Kedi ile köpek ilişkisi


Burada kendi kliniğimizde tanık olduğumuz bir vakaya yer verdik;  Hayvansever bir dostumuzun getirdiği Amanda, arka ayaklarında paraplagie (felç) teşhisi ile, yaklaşık 1 ay süren çok yönlü bir tedavi gördükten sonra iyileşmişti.  Kısa bir süre sonra da doğum yapmıştı. Yaşama yeniden dönen Amanda yalnız kendi yavrularını değil, çevreden bırakılan başka yavruları da koruyup besledi.

 Bu süreçte, kliniğimize annesi doğumda ölen bir Miniature Pincher yavrusu getirildi.
Amanda onu da emzirdi..

 
Kedi ile Köpek anlaşabilir

İsrail’in Tel Aviv Üniversitesi’ndeki bir araştırmaya göre, kedi eve köpekten daha önce alıştırılırsa ve bu sırada her ikisi de genç olursa ( kediler için 6 aydan, köpekler içinse 1 yıldan küçük yaşta), ikilinin iyi anlaşma olasılığının yüksek olduğu gözlenmiş.Evlerinde hem kedi hem de köpek olan 200 evcil hayvan sahibiyle yapılan görüşmeler ve evcil hayvanların gözlenmesi sonucunda, belli koşullar sağlandığında kedi ve köpeklerin iyi birer arkadaş olabilecekleri ortaya çıkmış. Yine bu evlerin üçte ikisindeki kedi ve köpeklerin birbirleriyle çok iyi geçindikleri gözlenmiş.Ancak geriye kalan oranı, yani üçte birlik oranı oluşturan kedi ve köpeklerin birbirleriyle pek arkadaşlık etmedikleri, hatta %10′ luk bir bölümün zaman zaman kavga ettiği gözlenmiş.

Kavgaların çoğunun kedi ve köpeklerin “aynı dili konuşmamalarından” kaynaklandığı düşünülüyor.

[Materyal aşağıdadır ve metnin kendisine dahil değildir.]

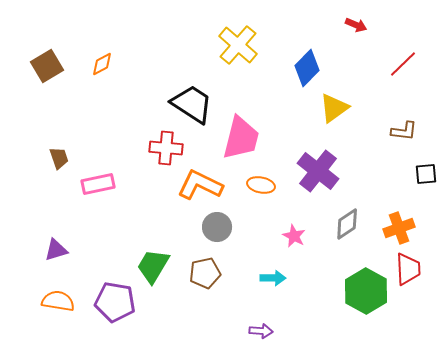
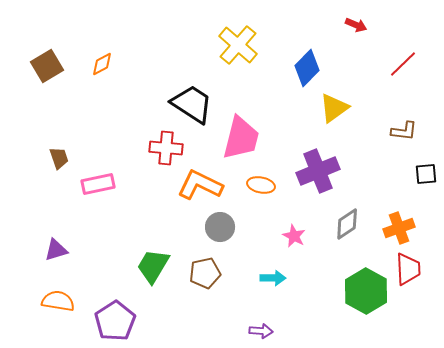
purple cross: rotated 30 degrees clockwise
gray circle: moved 3 px right
purple pentagon: moved 19 px down; rotated 30 degrees clockwise
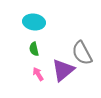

Çünkü kedi ve köpeklerin vücut dilleri genellikle çok farklı. Örneğin kediler, sinirlendiklerinde kuyruklarını sert bir şekilde sallarken, köpekler sırtlarını kamburlaştırır. Kediler, mutlu olduklarında mırıldarken, köpekler kuyruklarını sallar. Bir kedi için sinirlilik göstergesi olan bir vücut şekli, bir köpek için tersi anlamına gelebilir.Peki, farklı dilleri konuşan bu iki tür birlikte nasıl mutlu olabiliyor? Araştırmayı yürüten Prof. Joseph Terkel, bununla ilgili ilginç bir gözlemde bulunmuş: Kedi ve köpekler, birbirlerinin vücut dillerini öğrenebiliyorlar. Böylece birbirleriyle doğru iletişim kurabiliyorlar. Bu iletişim sağlandığı zaman oyun oynayabiliyor, burun buruna koklaşabiliyor, kanepede birlikte uyuyabiliyorlar. Hatta yemek ve su kaplarını da sorunsuz bir şekilde paylaşabiliyorlar.